What makes the film even more engaging is that none of the characters fit the archetypes of what we expect mothers and sons to typically be.  The actors do a terrific job bringing these irreverent characters to life.  For her part as Die, Anne Dorval gives us a very flawed woman who certainly won't be winning a mother of the year award any time in the near future.  Wearing a tough yet tragic facade to mask her troubles, she does whatever she must to care for her son and hold onto her dreams for his future.

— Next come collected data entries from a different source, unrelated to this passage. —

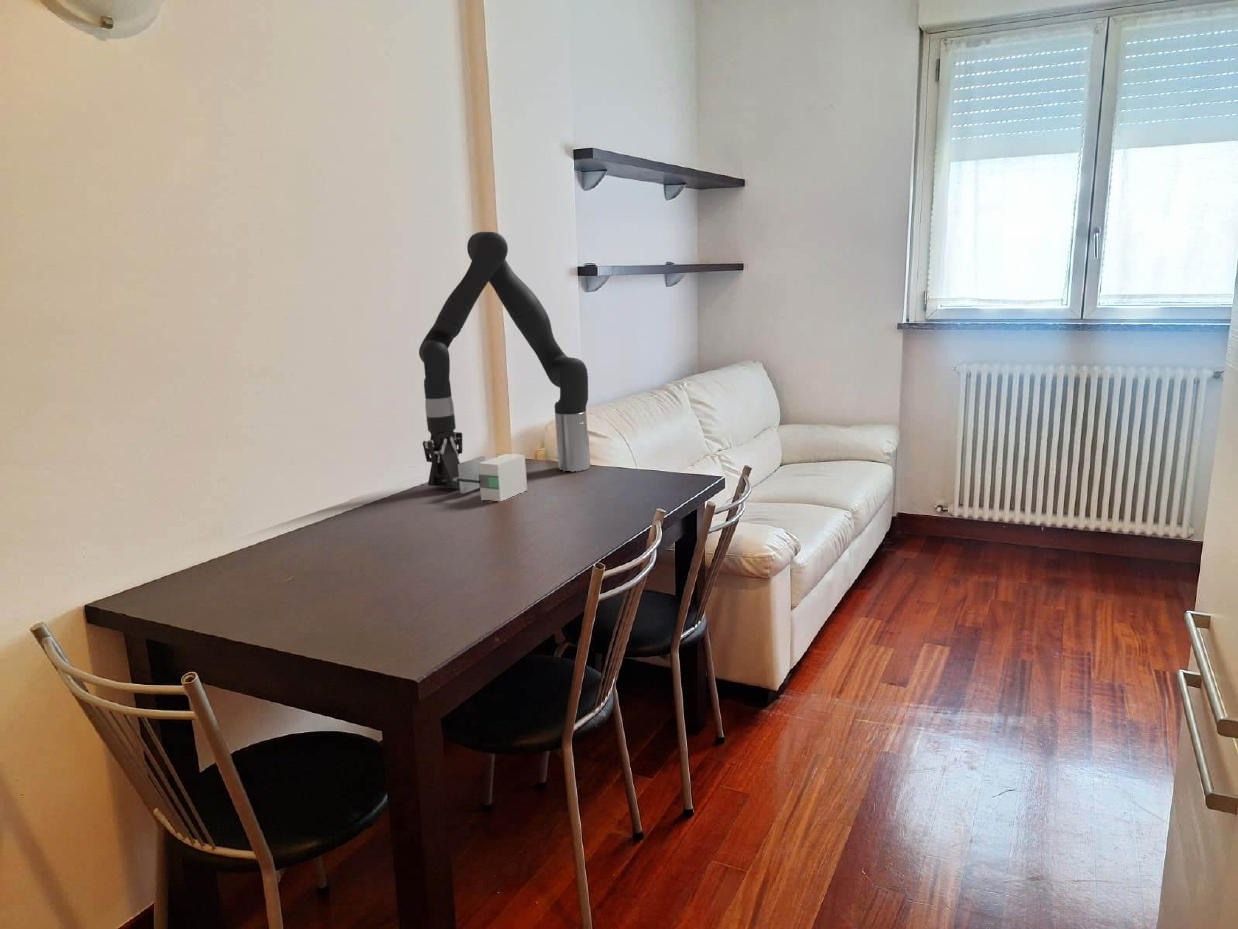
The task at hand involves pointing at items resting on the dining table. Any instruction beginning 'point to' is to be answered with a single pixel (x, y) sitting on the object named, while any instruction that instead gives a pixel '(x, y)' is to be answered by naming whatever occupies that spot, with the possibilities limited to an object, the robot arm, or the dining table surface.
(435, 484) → the phone stand
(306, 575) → the dining table surface
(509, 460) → the box
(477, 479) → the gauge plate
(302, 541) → the dining table surface
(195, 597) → the dining table surface
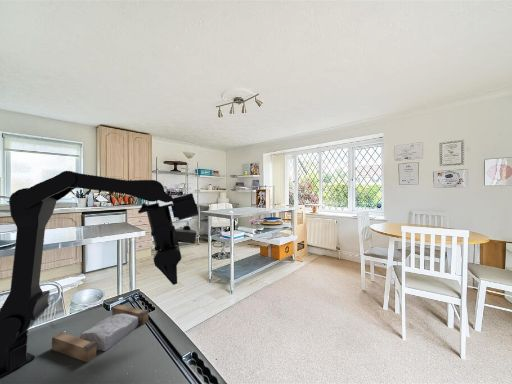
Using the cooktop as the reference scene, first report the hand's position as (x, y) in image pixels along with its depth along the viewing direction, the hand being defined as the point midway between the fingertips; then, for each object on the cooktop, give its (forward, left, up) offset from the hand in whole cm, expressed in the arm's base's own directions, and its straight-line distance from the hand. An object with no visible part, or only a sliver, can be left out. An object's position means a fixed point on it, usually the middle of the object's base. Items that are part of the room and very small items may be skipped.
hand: (174, 278), depth 63 cm
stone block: (-16, -7, -16) cm, 23 cm away
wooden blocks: (-17, -7, -15) cm, 24 cm away
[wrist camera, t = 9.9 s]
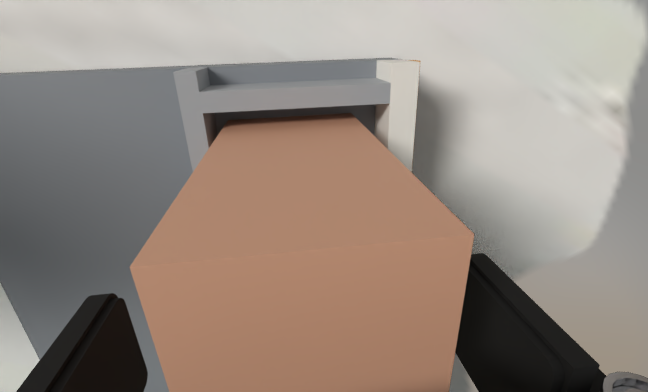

For his part as Steve, Antoine-Olivier Pilon really captures the pendulum-like moods of a teenage boy with ADHD and an attachment disorder.  In one moment, he can be happy as a clam.  In another, he can be a violent monster unable to stop himself from hurting the ones he loves.  It's a really strong performance from the young actor.  Lastly, we have Suzanne Clément as Kyla.  In a mostly quiet performance, she's the wild card.  A rather dainty figure, she's clearly not fit to be part of Steve's world for the long haul.  We're just waiting for that moment when she'll explode in her interactions with Steve. When that moment arrives, Clément strikes cinematic gold.

As this awards season comes to a wrap, one has to wonder where the love was for Mommy.  This is an outstanding drama that got nowhere near the recognition it deserved.  Xavier Dolan's Mommy gets a sober rating.  Find this gem and enjoy the ride.